Reports surrounding Dez Bryant show exactly why the Cowboys may have been hesitant to give him an extension

This could be a serious issue for the Cowboys.

Des Bryant remains one of the top wide receivers in the NFL, but his reported irresponsibility has become a serious issue in Dallas.

Related: Skip Bayless calls out "immature" Dez Bryant for missing team meetings

Reports have emerged, according to ESPN's Adam Schefter, that Bryant hasn't exactly been the most reliable player since entering the league in 2010:

"...Bryant has demonstrated a pattern of irresponsible behavior throughout his time in Dallas, being late to or flat out missing medical treatment or team meetings at least 20 and possibly as many as 40 times during his Cowboys career, according to sources familiar with the situation. As one Cowboys player remarked, "If you were hoping for him to come to a scheduled meeting, he may or may not be there; but if you need a first down on third and 14, throw it to Dez." One source said Bryant has been late or missed treatment on his foot injury that dates back to last season "at least 7 or 8 times this year alone" - and he has made strides over time."
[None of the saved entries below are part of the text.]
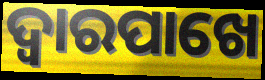
ଦ୍ୱାରପାଖେ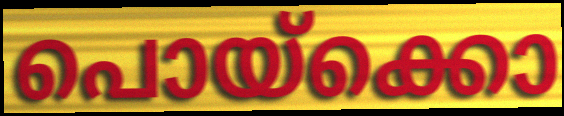
പൊയ്ക്കൊ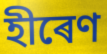
হীৰেণ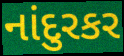
નાંદુરકર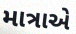
માત્રાએ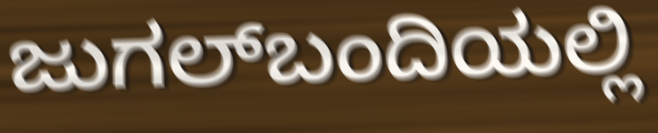
ಜುಗಲ್‌ಬಂದಿಯಲ್ಲಿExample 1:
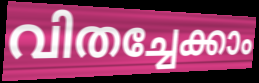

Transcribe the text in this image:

വിതച്ചേക്കാം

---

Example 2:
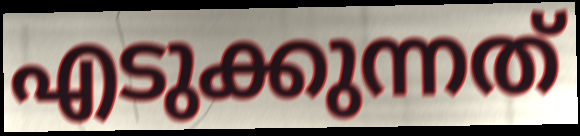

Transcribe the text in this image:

എടുക്കുന്നത്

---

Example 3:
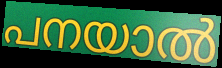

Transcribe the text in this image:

പനയാൽ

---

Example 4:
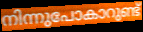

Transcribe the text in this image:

നിന്നുപോകാറുണ്ട്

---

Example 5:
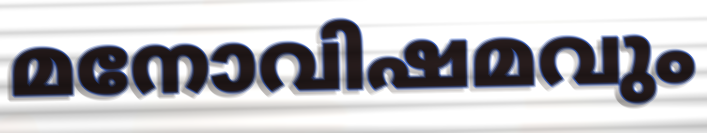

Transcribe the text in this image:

മനോവിഷമവും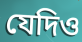
যেদিওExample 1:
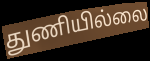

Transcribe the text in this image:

துணியில்லை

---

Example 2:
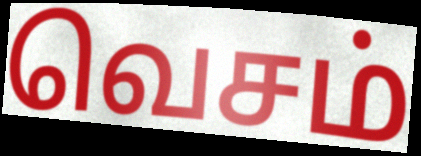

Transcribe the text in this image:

வெசம்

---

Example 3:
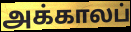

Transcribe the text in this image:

அக்காலப்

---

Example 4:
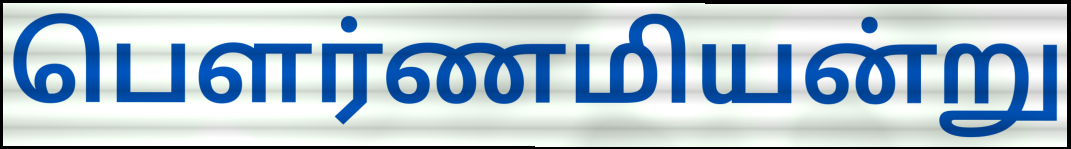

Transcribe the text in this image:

பெளர்ணமியன்று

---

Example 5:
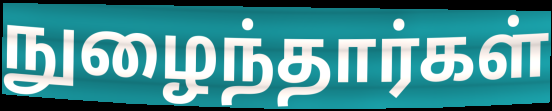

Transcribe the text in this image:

நுழைந்தார்கள்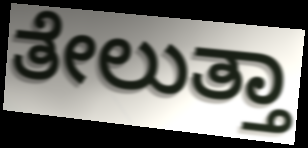
ತೇಲುತ್ತಾ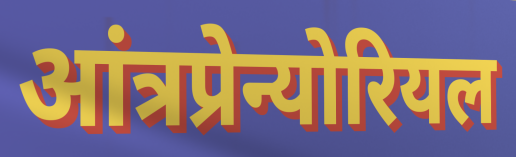
आंत्रप्रेन्योरियल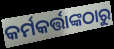
କର୍ମକର୍ତ୍ତାଙ୍କଠାରୁ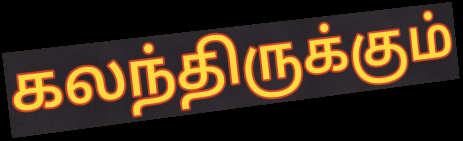
கலந்திருக்கும்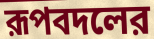
রূপবদলের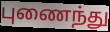
புணைந்து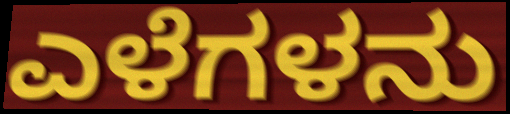
ಎಳೆಗಳನು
Bryant has been plagued by a variety of injuries during his tenure with the Cowboys, and while it's not spelled out for us, the sensible connection to him missing treatments could be made to his delayed return. These reports emerged after Bryant missed meetings and an MRI earlier in the week over a knee injury.

It also shows why the Cowboys may have been reluctant to hand over the five-year, $70 million deal they gave to Bryant last summer following a lengthy back-and-forth.

Bryant's play is nearly unmatched across the NFL at the receiver position, but missing so many meetings and treatments over that span of time seems  like it could develop into a serious problem.